# why are my crypts melting



## RLHam3 (Aug 27, 2013)

I have had my 7.5 gal cube up and running since early July. Lighting is the 10 bulb LED solar flare mini. The livestock is 10 adult blue velvet shrimp + babies. Since the initial planting everything seems to have been growing very well up until about a week ago.

About a week ago my crypts (especially the wendtii) started to melt. I've been a little lax with my ferts and I think that may be the cause. My current schedule is flourish excel once a day, and aquavitro iron, flourish potassium and flourish trace once a week. I'm guessing that the main problem is that I haven't been doing phosphorus or nitrogen ferts yet, so I will pick some up tomorrow.

I began noticing the melt off right around the time that I changed from a HOB filter to a sponge filer.

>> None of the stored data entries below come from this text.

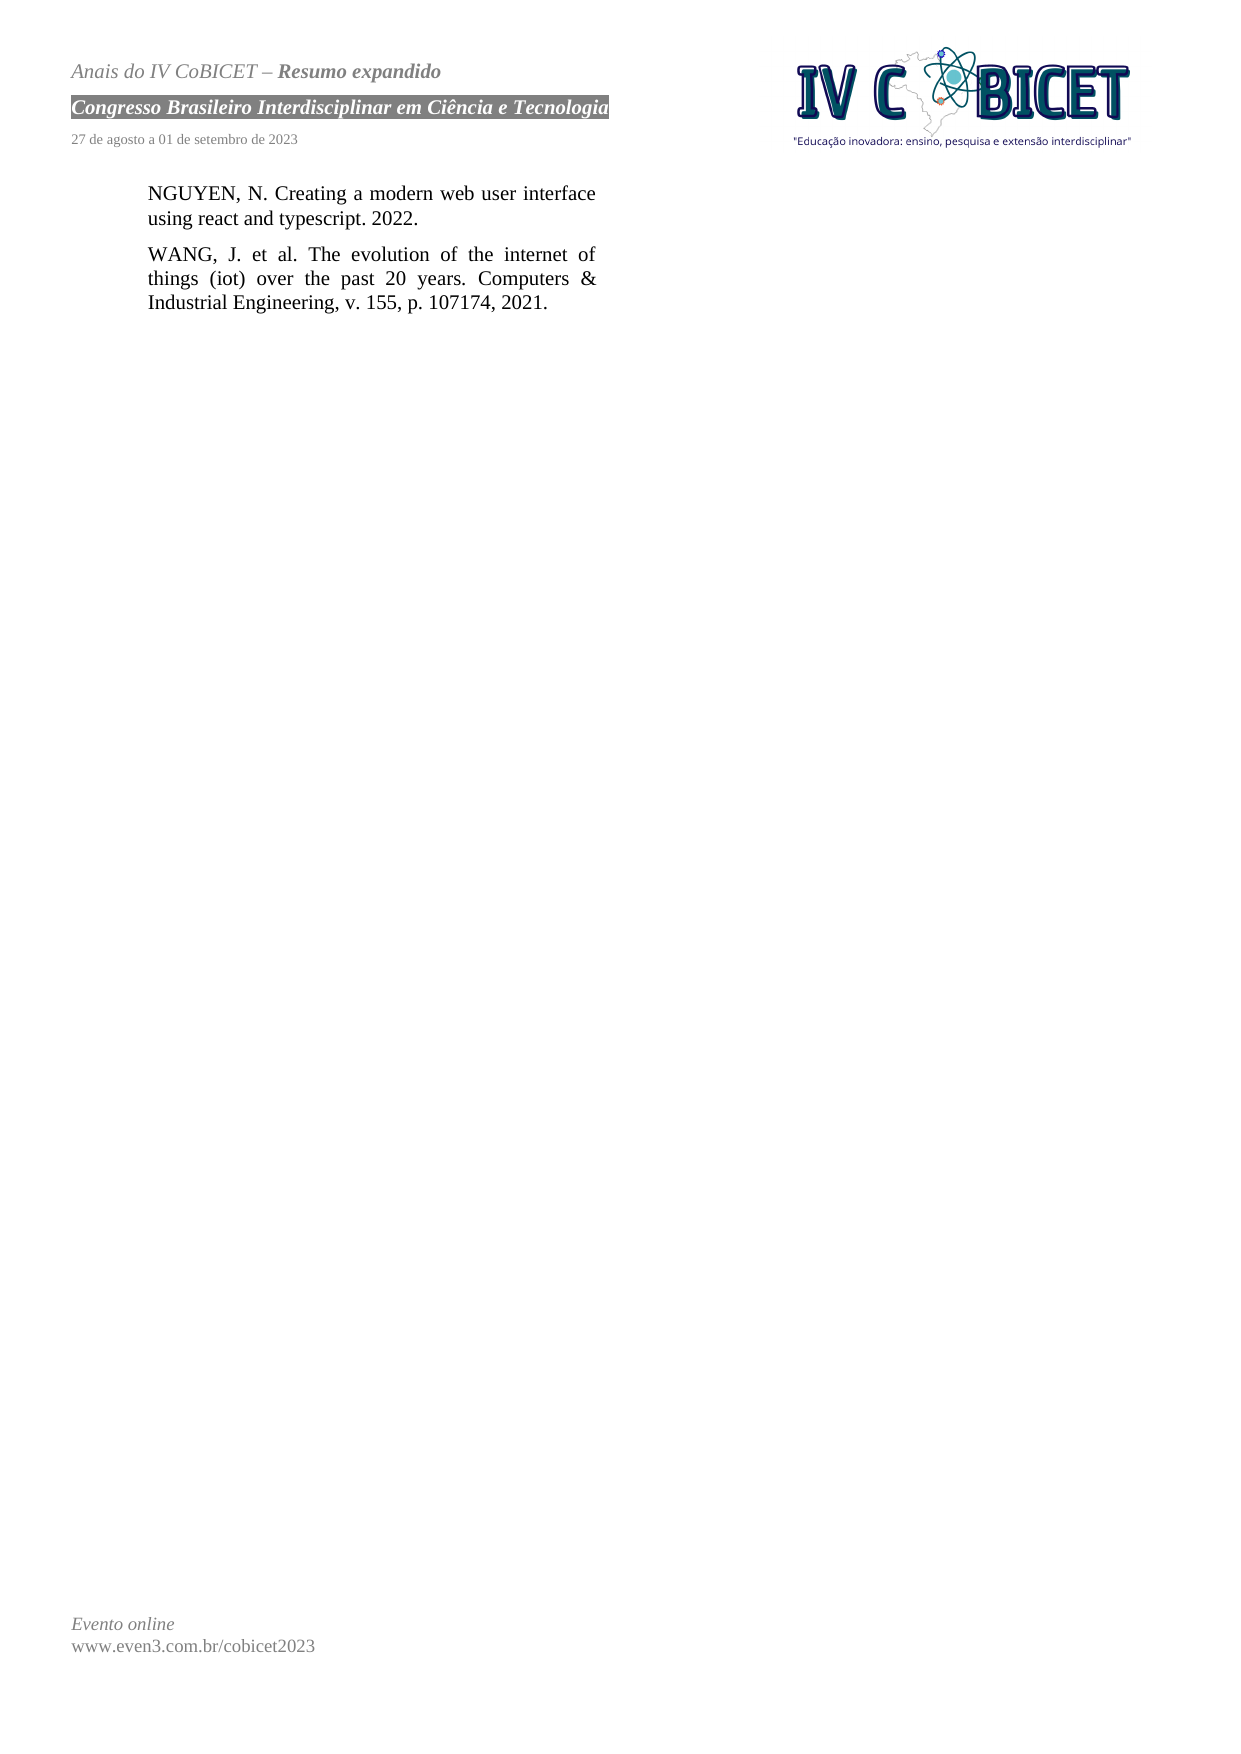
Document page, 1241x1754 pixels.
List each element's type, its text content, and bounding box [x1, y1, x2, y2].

text NGUYEN, N. Creating a modern web user interface using react and typescript. 2022. [148, 181, 596, 229]
text WANG, J. et al. The evolution of the internet of things (iot) over the past 20 years. Computers & Industrial Engineering, v. 155, p. 107174, 2021. [148, 242, 596, 314]
picture [759, 36, 1153, 153]
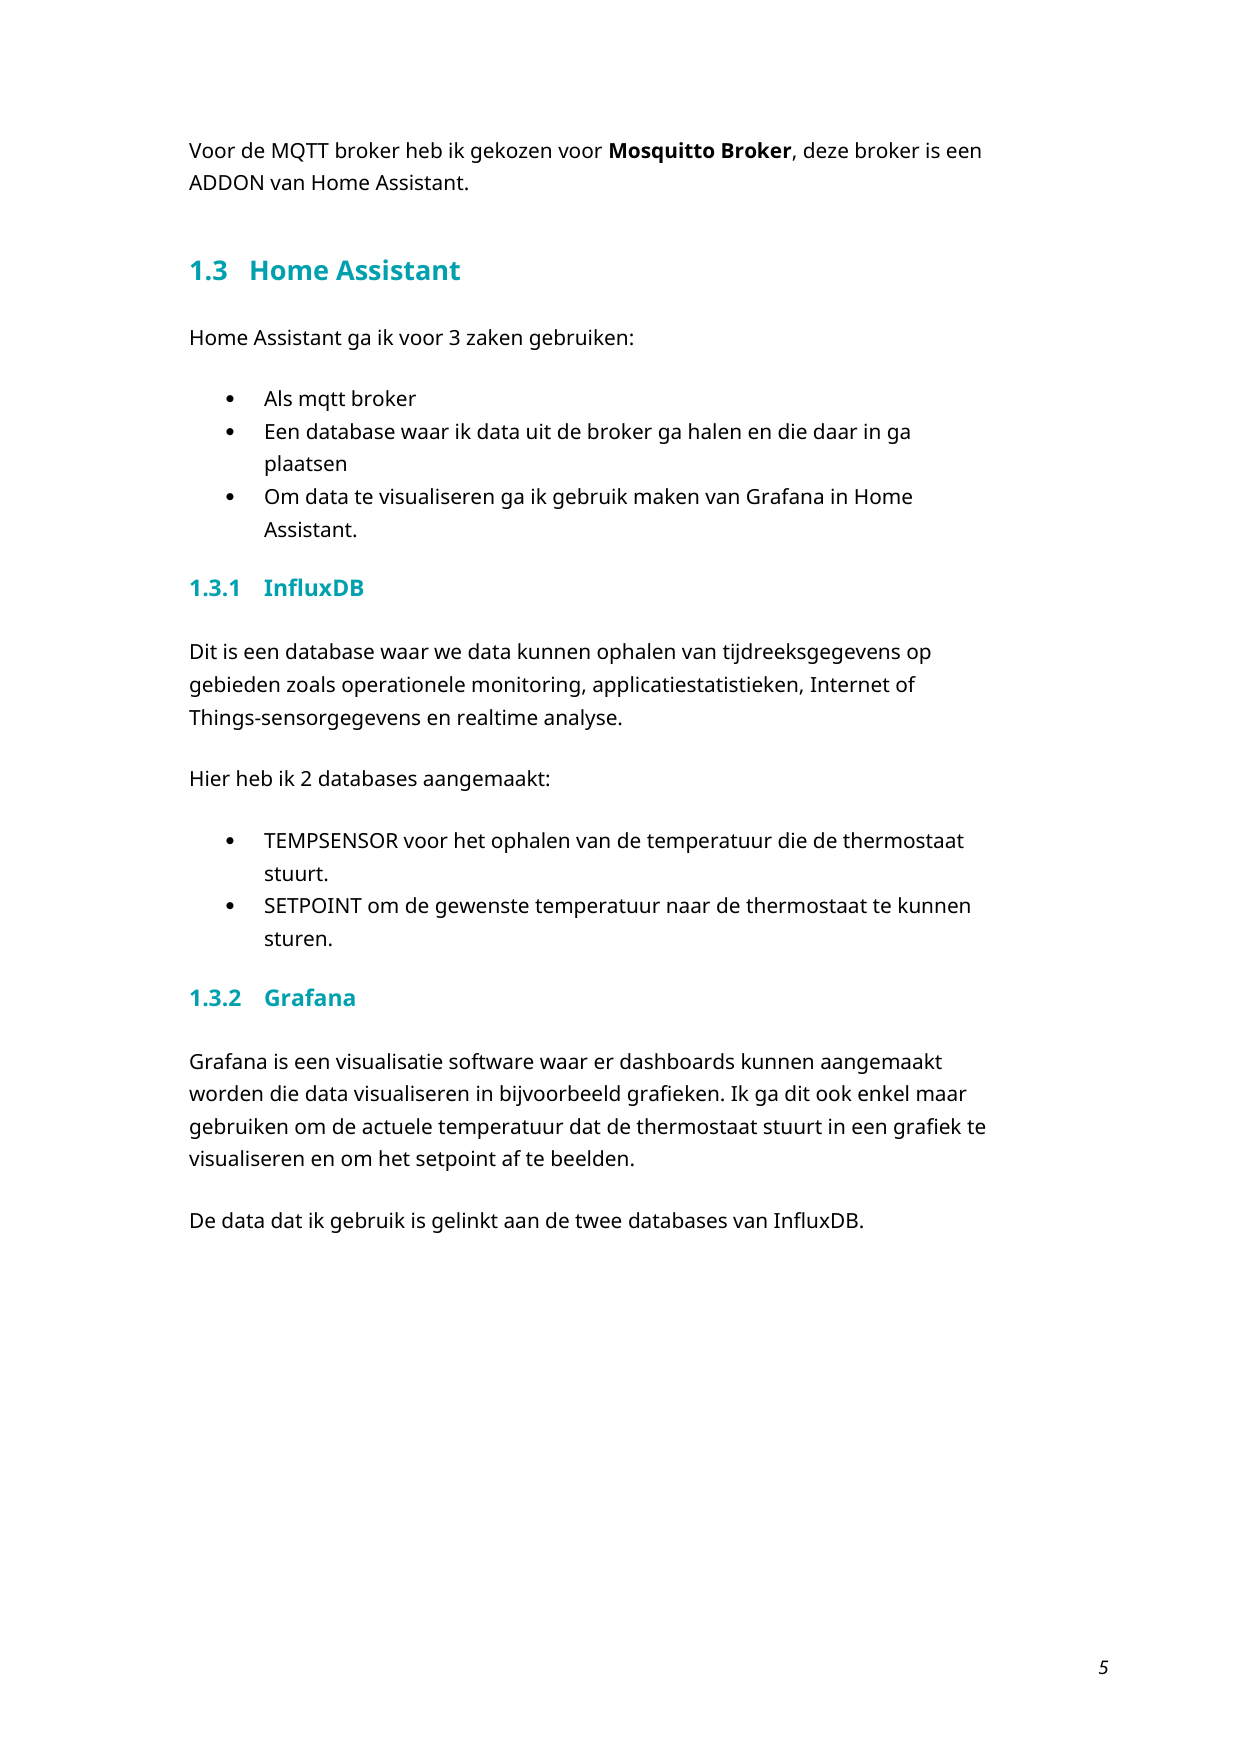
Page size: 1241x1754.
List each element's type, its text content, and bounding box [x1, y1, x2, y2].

text Voor de MQTT broker heb ik gekozen voor Mosquitto Broker, deze broker is een ADDON van Home Assistant. [189, 136, 992, 197]
list Als mqtt broker [226, 384, 992, 413]
subtitle Home Assistant [189, 251, 992, 288]
text De data dat ik gebruik is gelinkt aan de twee databases van InfluxDB. [189, 1206, 992, 1235]
list Een database waar ik data uit de broker ga halen en die daar in ga plaatsen [226, 417, 992, 478]
text Grafana is een visualisatie software waar er dashboards kunnen aangemaakt worden die data visualiseren in bijvoorbeeld grafieken. Ik ga dit ook enkel maar gebruiken om de actuele temperatuur dat de thermostaat stuurt in een grafiek te visualiseren en om het setpoint af te beelden. [189, 1047, 992, 1173]
list Om data te visualiseren ga ik gebruik maken van Grafana in Home Assistant. [226, 482, 992, 543]
text Hier heb ik 2 databases aangemaakt: [189, 764, 992, 793]
text Home Assistant ga ik voor 3 zaken gebruiken: [189, 323, 992, 351]
list TEMPSENSOR voor het ophalen van de temperatuur die de thermostaat stuurt. [226, 826, 992, 887]
text Dit is een database waar we data kunnen ophalen van tijdreeksgegevens op gebieden zoals operationele monitoring, applicatiestatistieken, Internet of Things-sensorgegevens en realtime analyse. [189, 637, 992, 731]
subtitle Grafana [189, 982, 992, 1013]
list SETPOINT om de gewenste temperatuur naar de thermostaat te kunnen sturen. [226, 891, 992, 952]
subtitle InfluxDB [189, 572, 992, 604]
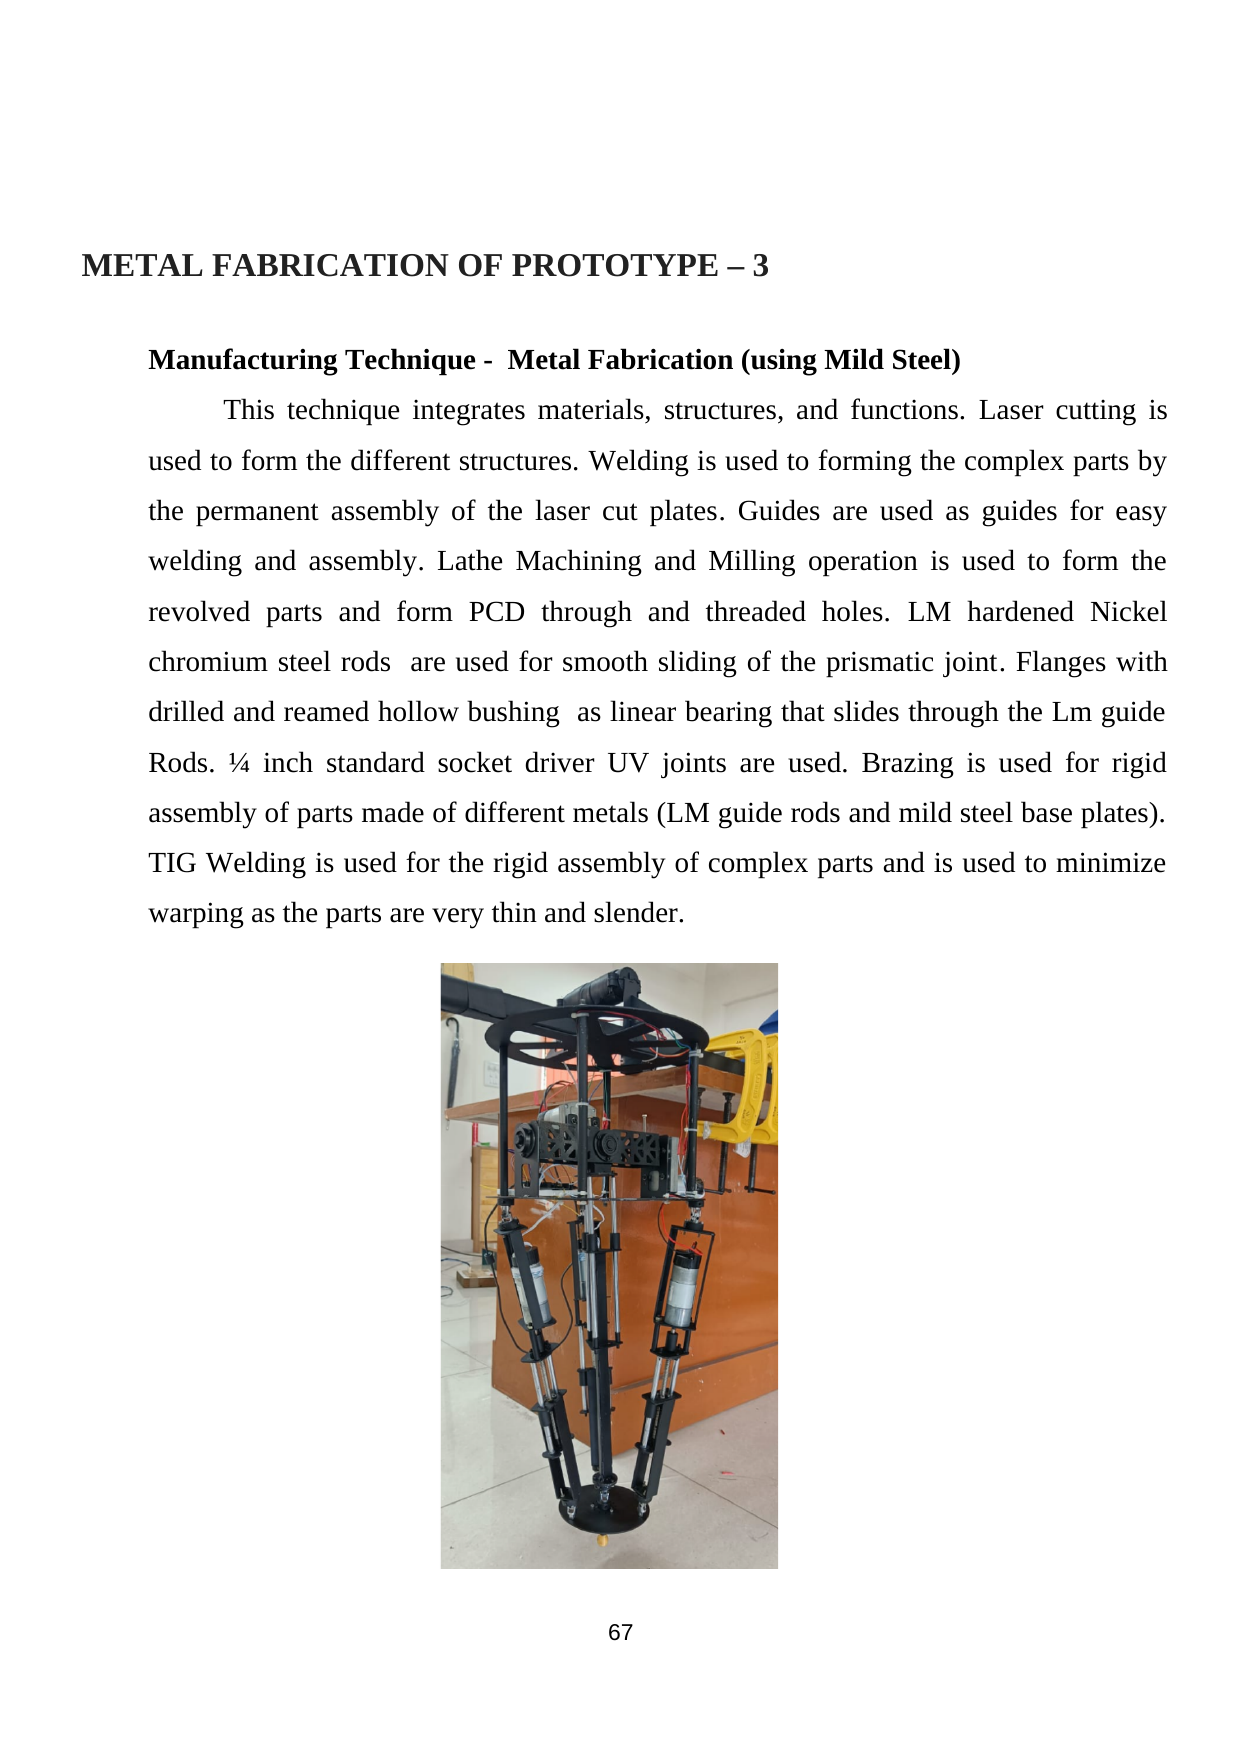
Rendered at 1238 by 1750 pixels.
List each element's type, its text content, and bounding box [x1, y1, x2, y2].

text Manufacturing Technique - Metal Fabrication (using Mild Steel) [73, 342, 1168, 376]
text This technique integrates materials, structures, and functions. Laser cutting is used to form the different structures. Welding is used to forming the complex parts by the permanent assembly of the laser cut plates. Guides are used as guides for easy welding and assembly. Lathe Machining and Milling operation is used to form the revolved parts and form PCD through and threaded holes. LM hardened Nickel chromium steel rods are used for smooth sliding of the prismatic joint. Flanges with drilled and reamed hollow bushing as linear bearing that slides through the Lm guide Rods. ¼ inch standard socket driver UV joints are used. Brazing is used for rigid assembly of parts made of different metals (LM guide rods and mild steel base plates). TIG Welding is used for the rigid assembly of complex parts and is used to minimize warping as the parts are very thin and slender. [148, 392, 1168, 929]
picture [439, 963, 779, 1569]
text METAL FABRICATION OF PROTOTYPE – 3 [73, 245, 1103, 283]
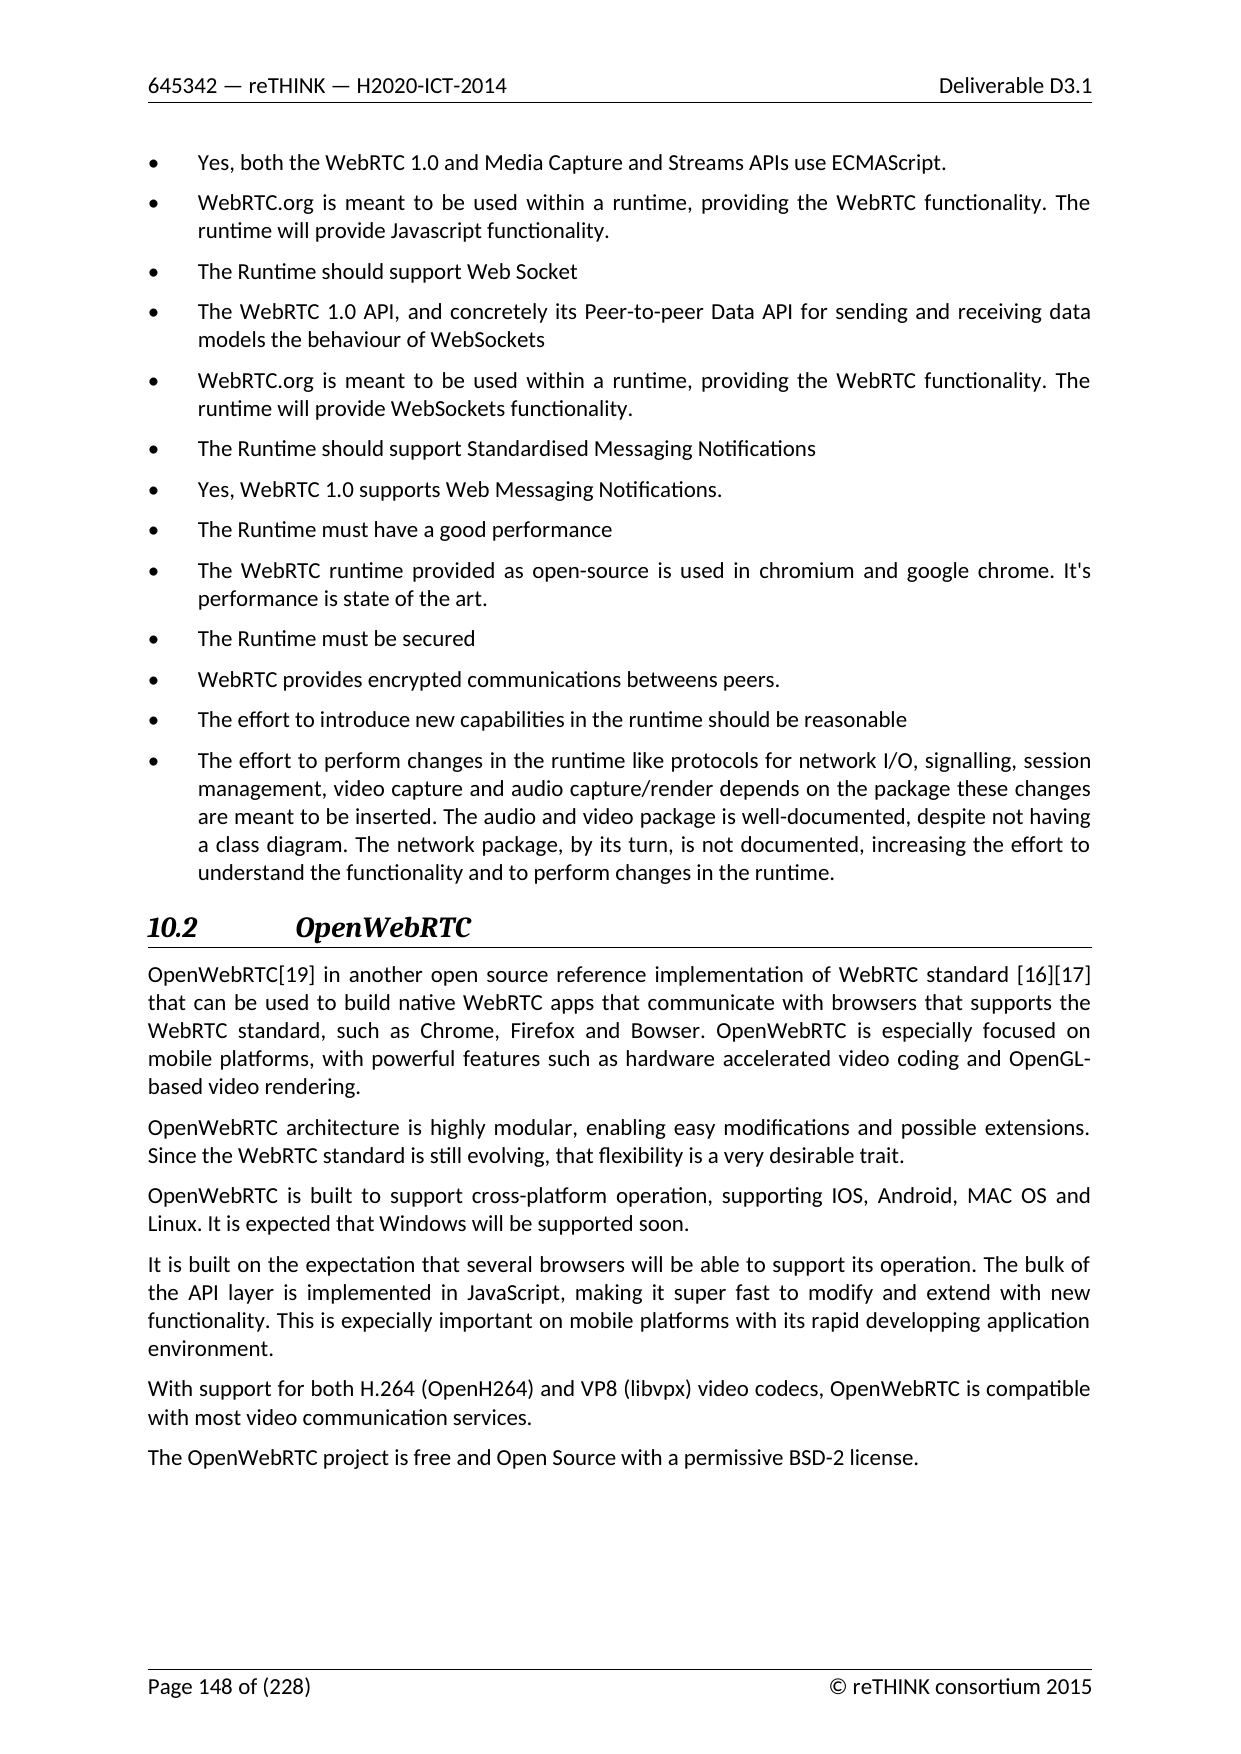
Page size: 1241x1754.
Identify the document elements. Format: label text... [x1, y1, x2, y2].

There are just shrimp in this tank and I felt that the power filter was excessive. Could there be a connection? Water parameters have not changed significantly since changing filters. (pH- 6.8, ammonia- 0, nitrite- 0, nitrate- 0)

Any thoughts?


----------



## Tattooedfool83 (Jul 7, 2013)

Crypts are funny like that. The littlest thing will set them off. Did you add or remove anything besides the hob? And it could be the lack of flow that has created this problem for you


----------



## OSagent23 (Jun 24, 2013)

It could be a lack of proper flow with the sponge filter. It could also be the lack of ferts. Crypts are good plants but any little change and they could melt.


----------



## RLHam3 (Aug 27, 2013)

Now pretty much all of my crypts have melted down to a few leaves! Water appears normal. The only thing that has changed is that the ph has been slightly fluctuating, but by around 0.2 only.


----------



## Tattooedfool83 (Jul 7, 2013)

Increase the flow


----------